Wittgenstein's Mistress Explained

Wittgenstein's Mistress
Author:David Markson
Country:United States
Language:English
Genre:Experimental novel, philosophical fiction, postmodernism
Publisher:Dalkey Archive Press
Pub Date:May 1988
Media Type:Print
Pages:248
Isbn:1-56478-211-5
Isbn Note:(August, 2005 Reprint Edition)
Oclc:17926827

Wittgenstein's Mistress by David Markson is a highly stylized, experimental novel in the tradition of Samuel Beckett. The novel is mainly a series of statements made in the first person; the protagonist is a woman named Kate who believes herself to be the last human on earth. Though her statements shift quickly from topic to topic, the topics often recur, and often refer to Western cultural icons, ranging from Zeno to Beethoven to Willem de Kooning. Readers familiar with Ludwig Wittgenstein's Tractatus Logico-Philosophicus will recognize stylistic similarities to that work.

> _Data excerpts_:
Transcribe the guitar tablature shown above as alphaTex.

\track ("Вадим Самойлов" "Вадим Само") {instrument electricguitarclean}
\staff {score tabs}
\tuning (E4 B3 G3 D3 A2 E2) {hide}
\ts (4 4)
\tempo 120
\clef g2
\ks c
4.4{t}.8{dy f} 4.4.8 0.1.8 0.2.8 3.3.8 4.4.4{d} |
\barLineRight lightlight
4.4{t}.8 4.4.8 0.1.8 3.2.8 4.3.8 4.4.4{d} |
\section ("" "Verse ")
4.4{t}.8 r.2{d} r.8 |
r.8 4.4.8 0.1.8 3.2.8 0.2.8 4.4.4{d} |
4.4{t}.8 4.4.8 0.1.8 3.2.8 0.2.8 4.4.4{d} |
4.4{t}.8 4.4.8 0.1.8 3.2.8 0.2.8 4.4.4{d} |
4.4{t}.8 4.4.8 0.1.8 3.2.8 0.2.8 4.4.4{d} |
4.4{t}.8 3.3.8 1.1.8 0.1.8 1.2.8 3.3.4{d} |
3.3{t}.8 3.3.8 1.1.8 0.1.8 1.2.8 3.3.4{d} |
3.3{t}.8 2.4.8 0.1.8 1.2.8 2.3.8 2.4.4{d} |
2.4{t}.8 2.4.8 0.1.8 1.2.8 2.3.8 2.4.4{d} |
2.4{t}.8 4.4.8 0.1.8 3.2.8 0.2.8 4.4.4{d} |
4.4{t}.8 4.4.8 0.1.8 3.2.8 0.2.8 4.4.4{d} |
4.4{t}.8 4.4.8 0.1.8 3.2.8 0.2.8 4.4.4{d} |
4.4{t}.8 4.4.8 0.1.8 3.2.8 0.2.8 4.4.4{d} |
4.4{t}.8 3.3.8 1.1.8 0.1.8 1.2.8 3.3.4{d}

> _Written request A_: Update the passage of the article on Wittgenstein's Mistress starting at "Oclc:17926827" and ending at "to that work.", replacing "Samuel Beckett" with "Franz Kafka".
> _Written request B_: According to the article on Wittgenstein's Mistress, what does the protagonist believe about herself?

> _Task solution A_:
Oclc:17926827

Wittgenstein's Mistress by David Markson is a highly stylized, experimental novel in the tradition of Franz Kafka. The novel is mainly a series of statements made in the first person; the protagonist is a woman named Kate who believes herself to be the last human on earth. Though her statements shift quickly from topic to topic, the topics often recur, and often refer to Western cultural icons, ranging from Zeno to Beethoven to Willem de Kooning. Readers familiar with Ludwig Wittgenstein's Tractatus Logico-Philosophicus will recognize stylistic similarities to that work.

> _Task solution B_: She believes herself to be the last human on earth.